→ What is needed
Answer these questions from the paper summary below.
(a) According to the TL;DR, on what kind of systems was the method validated?
(b) According to the Contribution section, what procedure is combined with weighted ensemble simulations?
(c) According to the TL;DR, what does the method not require to be predefined?

→ Document passage
▬▬▬

Simultaneous computation of dynamical and equilibrium information using a weighted ensemble of trajectories
Ernesto Suarez, Steven Lettieri, Matthew C. Zwier, Carsen A. Stringer,, Sundar Raman Subramanian, Lillian T. Chong, Daniel M. Zuckerman

TL;DR
This paper introduces a weighted ensemble simulation method that simultaneously computes equilibrium and non-equilibrium kinetic and thermodynamic properties without predefining states, validated on molecular systems.
Contribution
It presents a novel approach combining weighted ensemble simulations with a matrix procedure to estimate kinetic and equilibrium observables in complex systems.

▬▬▬

→ Data provided
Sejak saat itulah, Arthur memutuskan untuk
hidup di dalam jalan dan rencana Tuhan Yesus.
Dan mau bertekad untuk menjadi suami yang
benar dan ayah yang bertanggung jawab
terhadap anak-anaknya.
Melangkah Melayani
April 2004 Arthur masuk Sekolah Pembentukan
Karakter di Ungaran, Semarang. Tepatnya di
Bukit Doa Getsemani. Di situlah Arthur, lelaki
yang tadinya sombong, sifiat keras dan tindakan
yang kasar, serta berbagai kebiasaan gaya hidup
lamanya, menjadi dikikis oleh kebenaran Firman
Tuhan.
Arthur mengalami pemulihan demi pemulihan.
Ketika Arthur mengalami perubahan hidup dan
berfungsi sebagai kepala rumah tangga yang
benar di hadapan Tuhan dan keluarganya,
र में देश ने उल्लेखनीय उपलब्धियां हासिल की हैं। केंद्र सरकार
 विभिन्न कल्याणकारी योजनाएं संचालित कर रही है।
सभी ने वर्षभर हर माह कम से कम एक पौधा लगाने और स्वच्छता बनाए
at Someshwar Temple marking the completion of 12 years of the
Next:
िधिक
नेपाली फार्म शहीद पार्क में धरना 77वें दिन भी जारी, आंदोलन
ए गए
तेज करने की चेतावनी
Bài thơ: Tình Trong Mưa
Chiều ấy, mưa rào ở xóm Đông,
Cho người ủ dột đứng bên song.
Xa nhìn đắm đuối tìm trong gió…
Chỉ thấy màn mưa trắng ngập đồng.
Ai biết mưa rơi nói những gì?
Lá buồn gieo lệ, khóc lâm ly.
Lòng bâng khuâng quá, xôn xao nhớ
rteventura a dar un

▬▬▬

→ Reply to the exercise
(a) Molecular systems.
(b) A matrix procedure.
(c) States.